Mexico president unveils energy reform plans to lure private sector

13 August 2013 03:16  [Source: ICIS news]

MEDELLIN, Colombia (ICIS)--Mexico’s president, Enrique Pena Nieto, unveiled on Monday proposals to overhaul the country’s energy sector that will allow profit-sharing agreements between state-run oil company Pemex and private firms.

The proposals, outlined in a 29-page document made available on the presidential website, include controversial changes to articles 27 and 28 of Mexico’s constitution to allow private and foreign investment.

Existing Mexican law limits energy production by foreign companies as equity stakes and joint ventures are prohibited. Instead, Mexico can pay third-party companies through service-type contracts.

The proposals also entail the restructuring of Pemex and its subsidiaries into two divisions: exploration and production; and industrial processing. The president stopped short of yielding state ownership of the country’s energy resources.

“Pemex and CFE (the federal electricity commission) will not be sold nor privatised,” said Pena Nieto in his proposal. “They will continue to be 100% Mexican companies and 100% public companies.

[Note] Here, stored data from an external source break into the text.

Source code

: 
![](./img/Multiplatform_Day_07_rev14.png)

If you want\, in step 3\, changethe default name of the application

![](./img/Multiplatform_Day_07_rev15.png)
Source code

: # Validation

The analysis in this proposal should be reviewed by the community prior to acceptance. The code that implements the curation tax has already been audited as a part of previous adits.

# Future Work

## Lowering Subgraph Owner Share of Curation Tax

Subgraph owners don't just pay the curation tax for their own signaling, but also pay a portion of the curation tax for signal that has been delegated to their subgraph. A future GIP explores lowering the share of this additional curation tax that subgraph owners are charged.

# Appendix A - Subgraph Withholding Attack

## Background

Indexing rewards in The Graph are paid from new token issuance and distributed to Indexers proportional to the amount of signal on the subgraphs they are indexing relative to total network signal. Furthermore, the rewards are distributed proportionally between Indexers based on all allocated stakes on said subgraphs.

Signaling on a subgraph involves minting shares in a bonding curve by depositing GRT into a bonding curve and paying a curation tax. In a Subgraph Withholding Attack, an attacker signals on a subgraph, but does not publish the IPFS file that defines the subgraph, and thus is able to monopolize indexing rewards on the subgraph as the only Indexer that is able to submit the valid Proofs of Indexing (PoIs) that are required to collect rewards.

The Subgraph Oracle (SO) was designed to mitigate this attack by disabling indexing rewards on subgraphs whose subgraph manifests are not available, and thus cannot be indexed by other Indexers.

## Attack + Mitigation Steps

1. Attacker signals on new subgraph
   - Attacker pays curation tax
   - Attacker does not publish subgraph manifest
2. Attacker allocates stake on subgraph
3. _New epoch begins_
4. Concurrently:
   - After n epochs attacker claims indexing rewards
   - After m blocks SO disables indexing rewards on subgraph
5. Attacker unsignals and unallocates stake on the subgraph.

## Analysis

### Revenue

Strengthened, competitive and efficient,” he said.

If the measures are approved, crude production could increase from current levels of about 2.5m bbls/day to 3m bbls/day by 2018, and to 3.5m bbls/day by 2025, and double gas production to 10.4 billion cubic feet (bfc) over the same period, the president said.

The proposals would also address Mexico’s dependence on imports of refined products and petrochemicals, which are a result of the country’s “limited refining capacity”, he said.

The proposed changes also seek to improve the transparency and accountability of Pemex, and reduce the company’s tax burden. Mexico’s government currently depends on oil revenues to fund around a third of the federal budget.

It is unclear how the proposals would be received by the Mexican population. Pemex was founded in 1938 following the expropriation of the nation’s hydrocarbon resources, and for many Mexicans, the company embodies the ideal of national independence from foreign intervention.

Protests broke out on Friday at the Pajaritos petrochemical complex against private firm Mexichem’s involvement at the facility, and angry demonstrations rocked Mexico City in July in defence of Pemex. Some commentators are predicting further protests following the president’s announcement.

The opposition Democratic Revolutionary Party (PRD) has said it would oppose any changes to the constitution, and is expected to submit its own energy reform proposals in the coming days, according to the party’s website.

Meanwhile, Pena Nieto will have to depend on the support of his own Institutional Revolutionary Party (PRI) and the conservative National Action Party (PAN) to secure the two-thirds majority he requires to push the bill through the country’s senate.

The proposals would then have to be ratified by 17 of the country’s 32 state legislatures, according to the presidential website.